Statistical analysis

Results are presented as individual data points and means except for ATP release curves, which are presented as mean ± SEM. Significant differences between groups were determined by Kruskal–Wallis and Mann–Whitney statistical analyses using IBM SPSS statistical analysis software, version 19 (IBM, Armonk, NY). Values of p ≤ 0.05 was considered significant, and the following notations were used in the graphs: *p ≤ 0.05, **p ≤ 0.01 and ***p ≤ 0.001.

Results

Osteocytes express P2Y receptors

RT-PCR analysis was conducted to investigate the P2 receptor mRNA profile of MLO-Y4 osteocytes and demonstrated the expression of P2Y2, P2Y4, P2Y6, P2Y12 and P2Y13 receptor mRNA, whereas it was not possible to demonstrate the expression of P2Y1 receptor mRNA (Fig. 1 and Table 2).

Fig. 1.

Fig. 1

P2Y receptor mRNA expression in MLO-Y4. Agarose gel electrophoresis visualizing RT-PCR amplified P2 receptor cDNA from reverse-transcribed MLO-Y4-derived RNA. The gel demonstrates the expression of P2Y2, P2Y4, P2Y12 and P2Y13 receptor mRNA in MLO-Y4 osteocytes. P2Y1 receptor mRNA could not be identified. DNA marker, 100 bp DNA ladder. Positive control (+), cDNA obtained from BALB mouse bone marrow, brain and spleen. Negative control (−), sterile water. bp base pairs

Table 2.

The P2Y receptor profile of MLO-Y4 osteocytes determined as the expression of mRNAs and functional receptors (agonist response)

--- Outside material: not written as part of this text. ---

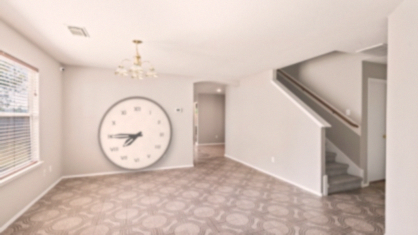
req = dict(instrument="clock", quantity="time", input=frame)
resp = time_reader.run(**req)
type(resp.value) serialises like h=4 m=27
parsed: h=7 m=45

Receptor mRNA Agonist response Selective agonist
P2Y1 ADP, 2meSATP
P2Y2 + + ATP, UTP
P2Y4 + + ATP, UTP
P2Y6 + UTP, UDP
P2Y12 + + ADP
P2Y13 + + ADP

The outcome of individual endpoints is indicated as positive (+) or negative (−)

Osteocytes respond to P2Y receptor agonists

The expression of functional P2Y receptors on the osteocyte cell surface was determined by measuring the intracellular calcium response to different nucleotide analogues. First, cells were stimulated with ATP and demonstrated an increase in [Ca2+]i when stimulated with concentrations of 10 μM and above (Fig. 2a, b and Table 2), which indicate the expression of P2X1-7, P2Y2 and P2Y4 receptors. To further explore the expression of P2Y2, P2Y4 and P2Y6 receptors, cells were exposed to UTP and responded with an increase in [Ca2+]i when stimulated with concentration from 1 μM UTP and up (Fig. 2c, d). Finally, cells were exposed to P2Y1, P2Y12 and P2Y13 receptor-selective ADP and responded to 100 and 1,000 μM (Fig. 2e, f). In contrast, cells did not respond to the equally potent P2Y1 receptor-selective 2-meSATP or P2Y6 receptor-selective UDP (data not shown). Vehicle did not induce any calcium responses (n = 5).

Fig. 2.

Fig. 2

Osteocytes respond to P2 receptor agonists. Nucleotide-induced intracellular calcium responses were measured in fura-2 loaded MLO-Y4 osteocytes by exposing them to 0.1, 1, 10, 100 or 1,000 μM nucleotide. MLO-Y4 responded to ATP (a, b), UTP (c, d) and ADP (e, f) by increasing [Ca2+]i indicating the functional expression of P2Y2 and/or P2Y4, and P2Y12 and/or P2Y13 receptors. Empty grey box represents the average calcium response in each experiment, filled grey box represents the percent of cells responding in each individual experiment and filled black circle represents the mean (n = 3)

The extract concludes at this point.